▶ **EXTRACT**:
Kristjan Mäe: NATO deterrence and defense stance in the coronavirus crisis

Kristjan Mäe, head of the Ministry of Defense's NATO and EU department.
Kristjan Mäe, head of the Ministry of Defense's NATO and EU department. Source: Ardi Hallismaa

The global COVID-19 pandemic has been taking a toll on the transatlantic family for some weeks, while it has taught Estonia and its allies in NATO many important lessons, writes Kristjan Mäe, head of the Ministry of Defense's NATO and EU department.

Heads of state and governments are concentrating mainly on combating the healthcare and economic crises, while we cannot forget that the remaining dimensions of security, including conventional military threats, have not disappeared (more on that in the Foreign Intelligence Service's 2020 report).

"Culture of readiness" has been an important concept in NATO language since Russia's military aggression against Ukraine, while the cast of mind of preparing for crises and worst-case scenarios is in the DNA of defense ministries and armed forces, it is our raison d'etre.

Therefore, it is only natural that our people, civilian and military know-how and resources support societies in combating civilian crises, without jeopardizing situational awareness and defense readiness.

Strong foundation begins with solidarity

NATO's strength and unity are built on solidarity – from political declarations and crisis management operations all the way to the implementation of Article Five of the North Atlantic Treaty. Solidarity has few applicable metrics, while the speed of political decisions is one.

Do we still remember that moment in the early spring of 2014 when U.S. fighter jets landed at the Ämari Airbase a mere day after our defense minister called for help? Rapid deterioration of the security situation makes hours seem like days, days like weeks and weeks like months.

Allied relations key to Estonia's continuity

Estonia does not have an extensive toolbox for helping its allies, while speed can multiply a small country's effective capacity. Let us think back if only to the benefit of Iceland's decision to be the first country to recognize the independent Republic of Estonia on August 22, 1991.

The Estonian government's decision to support Spain and Italy – allies suffering the most in the coronavirus crisis – as soon as possible was also of key importance. That is precisely why we should keep in mind our allied obligations when creating Estonia's continuity supplies.

Instability is fertile ground for more instability. Few people can accurately forecast the medium and long-term effects of the COVID-19 crisis. We can be sure of one thing, however – our adversaries, Russia, first and foremost, are sure to consistently test our allied relations and partnerships for weaknesses. What is a healthcare and economic crisis cannot be allowed to morph into a security crisis.

Collective defense at the heart of NATO activities

Various information and influence operations but also cyberattacks form merely the tip of the iceberg that is our adversaries' strategic goals and capacities. That is why it is important for collective defense to remain central to NATO activities also when we are addressing and adjusting to the current crisis. This message has been emphasized by both foreign affairs and defense ministers in April, during what have been the first video meetings in NATO history.

Dataset entries

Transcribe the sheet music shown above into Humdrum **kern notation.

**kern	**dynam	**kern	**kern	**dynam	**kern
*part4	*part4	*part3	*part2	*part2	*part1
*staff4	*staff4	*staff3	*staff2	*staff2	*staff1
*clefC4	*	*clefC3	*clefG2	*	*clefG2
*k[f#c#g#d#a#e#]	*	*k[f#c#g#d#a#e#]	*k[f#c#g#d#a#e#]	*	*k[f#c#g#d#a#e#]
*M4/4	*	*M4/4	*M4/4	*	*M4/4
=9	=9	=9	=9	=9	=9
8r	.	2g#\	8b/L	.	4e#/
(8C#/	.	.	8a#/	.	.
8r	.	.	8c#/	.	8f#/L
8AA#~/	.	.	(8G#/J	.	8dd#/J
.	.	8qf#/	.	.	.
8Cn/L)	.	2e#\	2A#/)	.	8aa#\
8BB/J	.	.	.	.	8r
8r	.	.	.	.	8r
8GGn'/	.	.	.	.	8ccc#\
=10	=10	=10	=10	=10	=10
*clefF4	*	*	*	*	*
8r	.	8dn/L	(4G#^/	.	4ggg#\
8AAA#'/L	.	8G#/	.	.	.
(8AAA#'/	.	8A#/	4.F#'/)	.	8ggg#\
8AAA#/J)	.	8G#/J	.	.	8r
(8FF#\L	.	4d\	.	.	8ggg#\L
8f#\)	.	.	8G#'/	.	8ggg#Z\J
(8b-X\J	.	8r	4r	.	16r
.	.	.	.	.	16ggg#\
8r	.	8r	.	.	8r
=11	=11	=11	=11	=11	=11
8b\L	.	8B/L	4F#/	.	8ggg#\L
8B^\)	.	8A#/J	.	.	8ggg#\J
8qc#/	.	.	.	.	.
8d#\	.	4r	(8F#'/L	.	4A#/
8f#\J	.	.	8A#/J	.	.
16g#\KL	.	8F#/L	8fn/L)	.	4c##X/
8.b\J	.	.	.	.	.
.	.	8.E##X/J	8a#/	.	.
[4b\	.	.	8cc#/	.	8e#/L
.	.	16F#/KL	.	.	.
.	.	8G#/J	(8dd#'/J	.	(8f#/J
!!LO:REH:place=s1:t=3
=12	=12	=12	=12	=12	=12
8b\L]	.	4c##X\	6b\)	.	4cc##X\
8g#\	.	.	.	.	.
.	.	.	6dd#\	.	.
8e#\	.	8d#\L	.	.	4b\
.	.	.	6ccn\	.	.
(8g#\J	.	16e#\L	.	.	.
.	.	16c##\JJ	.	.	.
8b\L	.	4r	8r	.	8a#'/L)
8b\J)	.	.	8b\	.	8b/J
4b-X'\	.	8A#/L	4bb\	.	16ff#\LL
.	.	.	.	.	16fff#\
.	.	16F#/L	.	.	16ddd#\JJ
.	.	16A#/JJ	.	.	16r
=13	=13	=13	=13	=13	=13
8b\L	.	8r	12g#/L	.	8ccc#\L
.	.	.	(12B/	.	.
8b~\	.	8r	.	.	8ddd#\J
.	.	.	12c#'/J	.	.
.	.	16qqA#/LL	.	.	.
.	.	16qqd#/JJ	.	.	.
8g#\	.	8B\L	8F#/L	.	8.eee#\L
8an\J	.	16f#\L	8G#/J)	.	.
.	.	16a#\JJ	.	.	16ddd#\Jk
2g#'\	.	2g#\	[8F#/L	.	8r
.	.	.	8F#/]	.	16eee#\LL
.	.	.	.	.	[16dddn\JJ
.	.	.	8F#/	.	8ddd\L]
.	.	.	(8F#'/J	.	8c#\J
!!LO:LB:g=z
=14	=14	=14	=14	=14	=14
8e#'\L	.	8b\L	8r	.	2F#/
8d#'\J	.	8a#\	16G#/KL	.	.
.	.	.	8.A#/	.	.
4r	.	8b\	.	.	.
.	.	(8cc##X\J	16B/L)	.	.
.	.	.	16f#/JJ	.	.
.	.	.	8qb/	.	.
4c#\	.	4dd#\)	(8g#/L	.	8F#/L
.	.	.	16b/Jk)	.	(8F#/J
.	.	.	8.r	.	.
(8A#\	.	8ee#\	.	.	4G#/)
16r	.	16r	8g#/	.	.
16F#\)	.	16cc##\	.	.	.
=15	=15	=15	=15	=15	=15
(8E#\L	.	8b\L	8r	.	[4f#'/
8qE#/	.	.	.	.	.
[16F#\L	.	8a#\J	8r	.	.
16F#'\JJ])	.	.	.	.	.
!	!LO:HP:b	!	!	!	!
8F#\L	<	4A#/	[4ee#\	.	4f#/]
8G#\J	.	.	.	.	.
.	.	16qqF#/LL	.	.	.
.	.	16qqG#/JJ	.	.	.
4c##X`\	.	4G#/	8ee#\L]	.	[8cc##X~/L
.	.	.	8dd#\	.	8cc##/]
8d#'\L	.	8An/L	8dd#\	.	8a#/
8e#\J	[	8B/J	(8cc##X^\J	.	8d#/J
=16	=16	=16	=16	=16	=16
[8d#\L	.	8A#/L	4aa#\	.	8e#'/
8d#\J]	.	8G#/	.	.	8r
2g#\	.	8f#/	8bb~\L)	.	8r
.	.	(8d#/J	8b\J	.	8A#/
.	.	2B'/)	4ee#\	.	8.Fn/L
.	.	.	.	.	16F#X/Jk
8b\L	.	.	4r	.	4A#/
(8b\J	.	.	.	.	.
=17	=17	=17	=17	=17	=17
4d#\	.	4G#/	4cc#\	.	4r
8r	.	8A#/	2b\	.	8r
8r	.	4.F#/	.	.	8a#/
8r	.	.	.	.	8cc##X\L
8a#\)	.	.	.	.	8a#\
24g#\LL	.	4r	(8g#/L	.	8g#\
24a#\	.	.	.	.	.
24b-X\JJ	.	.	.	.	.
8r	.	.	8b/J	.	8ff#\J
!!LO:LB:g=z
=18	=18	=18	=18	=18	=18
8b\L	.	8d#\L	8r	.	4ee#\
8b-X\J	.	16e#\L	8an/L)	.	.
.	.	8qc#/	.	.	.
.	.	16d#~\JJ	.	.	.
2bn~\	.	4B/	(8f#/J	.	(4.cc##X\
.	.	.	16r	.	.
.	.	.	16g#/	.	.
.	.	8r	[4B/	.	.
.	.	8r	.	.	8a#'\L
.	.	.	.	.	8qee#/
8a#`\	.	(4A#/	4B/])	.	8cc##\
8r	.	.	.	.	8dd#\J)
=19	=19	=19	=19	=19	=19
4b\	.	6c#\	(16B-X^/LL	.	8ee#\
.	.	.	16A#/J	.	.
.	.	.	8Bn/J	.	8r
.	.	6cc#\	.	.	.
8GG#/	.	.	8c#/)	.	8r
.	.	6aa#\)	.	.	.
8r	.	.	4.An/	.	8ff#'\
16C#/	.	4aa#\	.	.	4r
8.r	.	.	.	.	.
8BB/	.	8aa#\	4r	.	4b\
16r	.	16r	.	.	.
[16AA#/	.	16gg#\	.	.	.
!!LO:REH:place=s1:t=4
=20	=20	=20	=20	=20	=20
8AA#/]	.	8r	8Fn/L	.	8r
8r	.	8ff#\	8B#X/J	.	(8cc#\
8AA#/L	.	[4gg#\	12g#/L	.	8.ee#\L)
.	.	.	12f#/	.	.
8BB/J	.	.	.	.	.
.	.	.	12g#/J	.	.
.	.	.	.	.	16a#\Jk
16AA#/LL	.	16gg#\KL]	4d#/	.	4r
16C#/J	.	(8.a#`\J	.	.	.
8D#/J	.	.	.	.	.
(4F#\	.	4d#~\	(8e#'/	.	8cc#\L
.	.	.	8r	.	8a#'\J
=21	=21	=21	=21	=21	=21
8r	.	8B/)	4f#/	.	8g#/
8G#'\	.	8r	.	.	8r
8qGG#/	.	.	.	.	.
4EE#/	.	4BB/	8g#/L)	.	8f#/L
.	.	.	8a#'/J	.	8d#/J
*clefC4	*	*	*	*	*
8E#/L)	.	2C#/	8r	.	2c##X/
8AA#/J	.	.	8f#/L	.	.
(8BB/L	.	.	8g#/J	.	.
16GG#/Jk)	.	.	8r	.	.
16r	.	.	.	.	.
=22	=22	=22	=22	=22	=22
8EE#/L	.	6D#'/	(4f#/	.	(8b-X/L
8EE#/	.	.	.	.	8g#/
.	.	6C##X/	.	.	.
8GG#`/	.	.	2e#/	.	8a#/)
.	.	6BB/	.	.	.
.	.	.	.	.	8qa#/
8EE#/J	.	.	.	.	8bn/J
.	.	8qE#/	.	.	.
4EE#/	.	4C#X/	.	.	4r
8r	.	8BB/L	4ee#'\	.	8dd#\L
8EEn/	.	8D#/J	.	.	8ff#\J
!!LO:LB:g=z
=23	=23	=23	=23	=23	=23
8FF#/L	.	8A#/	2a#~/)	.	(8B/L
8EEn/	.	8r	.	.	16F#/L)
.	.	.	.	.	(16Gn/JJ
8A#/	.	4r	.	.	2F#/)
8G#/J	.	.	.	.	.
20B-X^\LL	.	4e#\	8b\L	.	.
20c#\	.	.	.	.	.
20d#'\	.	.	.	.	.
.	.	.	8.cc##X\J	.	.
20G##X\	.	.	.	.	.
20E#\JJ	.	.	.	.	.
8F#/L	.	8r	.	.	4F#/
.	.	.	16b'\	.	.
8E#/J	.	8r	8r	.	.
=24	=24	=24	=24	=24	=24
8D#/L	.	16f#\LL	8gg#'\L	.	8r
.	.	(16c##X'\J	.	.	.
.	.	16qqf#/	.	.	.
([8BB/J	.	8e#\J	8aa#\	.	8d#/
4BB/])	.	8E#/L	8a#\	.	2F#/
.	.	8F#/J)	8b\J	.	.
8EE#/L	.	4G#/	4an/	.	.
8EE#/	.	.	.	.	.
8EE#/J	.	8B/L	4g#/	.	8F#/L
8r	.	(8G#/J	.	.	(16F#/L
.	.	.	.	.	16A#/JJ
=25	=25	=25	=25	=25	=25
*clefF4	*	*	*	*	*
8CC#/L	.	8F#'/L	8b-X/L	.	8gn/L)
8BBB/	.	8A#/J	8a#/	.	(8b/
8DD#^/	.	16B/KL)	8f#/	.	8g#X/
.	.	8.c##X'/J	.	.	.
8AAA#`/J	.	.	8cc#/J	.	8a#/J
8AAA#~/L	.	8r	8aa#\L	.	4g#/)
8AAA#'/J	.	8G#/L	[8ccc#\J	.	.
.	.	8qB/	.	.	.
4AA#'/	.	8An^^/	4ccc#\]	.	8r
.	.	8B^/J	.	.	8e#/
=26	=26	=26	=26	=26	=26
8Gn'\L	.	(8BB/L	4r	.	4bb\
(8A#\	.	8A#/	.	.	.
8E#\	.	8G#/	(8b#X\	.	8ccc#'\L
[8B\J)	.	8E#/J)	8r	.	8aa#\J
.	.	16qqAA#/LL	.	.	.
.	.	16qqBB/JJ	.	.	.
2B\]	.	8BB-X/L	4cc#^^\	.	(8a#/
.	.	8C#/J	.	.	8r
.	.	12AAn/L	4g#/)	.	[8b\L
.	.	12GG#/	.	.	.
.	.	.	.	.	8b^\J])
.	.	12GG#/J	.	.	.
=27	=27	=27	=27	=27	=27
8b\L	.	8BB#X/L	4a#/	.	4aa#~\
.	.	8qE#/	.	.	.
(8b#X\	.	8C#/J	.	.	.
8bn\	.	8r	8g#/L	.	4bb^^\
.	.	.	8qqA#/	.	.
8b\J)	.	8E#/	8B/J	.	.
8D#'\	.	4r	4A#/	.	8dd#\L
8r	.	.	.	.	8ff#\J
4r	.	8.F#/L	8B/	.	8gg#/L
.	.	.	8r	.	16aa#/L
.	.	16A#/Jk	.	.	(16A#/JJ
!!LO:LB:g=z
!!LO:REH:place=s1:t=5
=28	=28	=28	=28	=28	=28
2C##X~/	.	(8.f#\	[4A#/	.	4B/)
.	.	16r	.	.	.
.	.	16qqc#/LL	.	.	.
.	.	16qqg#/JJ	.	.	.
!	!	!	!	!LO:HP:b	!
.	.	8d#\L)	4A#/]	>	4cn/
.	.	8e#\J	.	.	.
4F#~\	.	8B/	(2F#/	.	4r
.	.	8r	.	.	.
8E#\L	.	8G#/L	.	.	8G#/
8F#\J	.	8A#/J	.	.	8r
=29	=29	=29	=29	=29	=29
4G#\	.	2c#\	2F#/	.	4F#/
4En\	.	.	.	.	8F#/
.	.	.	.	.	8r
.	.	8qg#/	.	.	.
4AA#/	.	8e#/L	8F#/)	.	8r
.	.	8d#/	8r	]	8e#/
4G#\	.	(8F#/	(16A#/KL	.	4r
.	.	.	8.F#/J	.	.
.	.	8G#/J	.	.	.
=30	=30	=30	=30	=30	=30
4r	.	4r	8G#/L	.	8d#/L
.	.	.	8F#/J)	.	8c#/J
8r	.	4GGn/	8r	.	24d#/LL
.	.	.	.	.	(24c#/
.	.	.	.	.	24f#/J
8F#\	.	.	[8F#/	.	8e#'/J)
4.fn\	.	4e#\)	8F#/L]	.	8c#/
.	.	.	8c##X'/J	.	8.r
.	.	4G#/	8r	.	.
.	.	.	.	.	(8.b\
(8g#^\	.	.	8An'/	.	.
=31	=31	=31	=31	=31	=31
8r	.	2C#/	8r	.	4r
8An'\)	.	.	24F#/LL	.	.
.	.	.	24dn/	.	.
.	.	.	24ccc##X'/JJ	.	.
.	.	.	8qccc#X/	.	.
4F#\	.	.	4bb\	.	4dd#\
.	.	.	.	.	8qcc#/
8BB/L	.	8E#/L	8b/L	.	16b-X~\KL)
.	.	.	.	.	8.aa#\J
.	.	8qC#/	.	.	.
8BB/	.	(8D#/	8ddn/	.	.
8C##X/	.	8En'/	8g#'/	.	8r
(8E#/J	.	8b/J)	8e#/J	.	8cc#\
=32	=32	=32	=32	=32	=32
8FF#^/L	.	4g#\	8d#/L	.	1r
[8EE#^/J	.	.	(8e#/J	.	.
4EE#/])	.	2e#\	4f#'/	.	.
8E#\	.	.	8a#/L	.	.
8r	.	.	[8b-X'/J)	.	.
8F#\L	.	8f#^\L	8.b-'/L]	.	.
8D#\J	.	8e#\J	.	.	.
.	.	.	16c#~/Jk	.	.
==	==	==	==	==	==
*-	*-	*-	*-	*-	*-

▶ **WORK INSTRUCTION**: Reproduce word for word the stretch of the NATO coronavirus article above from "The global COVID-19" through "our raison d'etre.".

▶ **RESULT OF THE EXERCISE**:
The global COVID-19 pandemic has been taking a toll on the transatlantic family for some weeks, while it has taught Estonia and its allies in NATO many important lessons, writes Kristjan Mäe, head of the Ministry of Defense's NATO and EU department.

Heads of state and governments are concentrating mainly on combating the healthcare and economic crises, while we cannot forget that the remaining dimensions of security, including conventional military threats, have not disappeared (more on that in the Foreign Intelligence Service's 2020 report).

"Culture of readiness" has been an important concept in NATO language since Russia's military aggression against Ukraine, while the cast of mind of preparing for crises and worst-case scenarios is in the DNA of defense ministries and armed forces, it is our raison d'etre.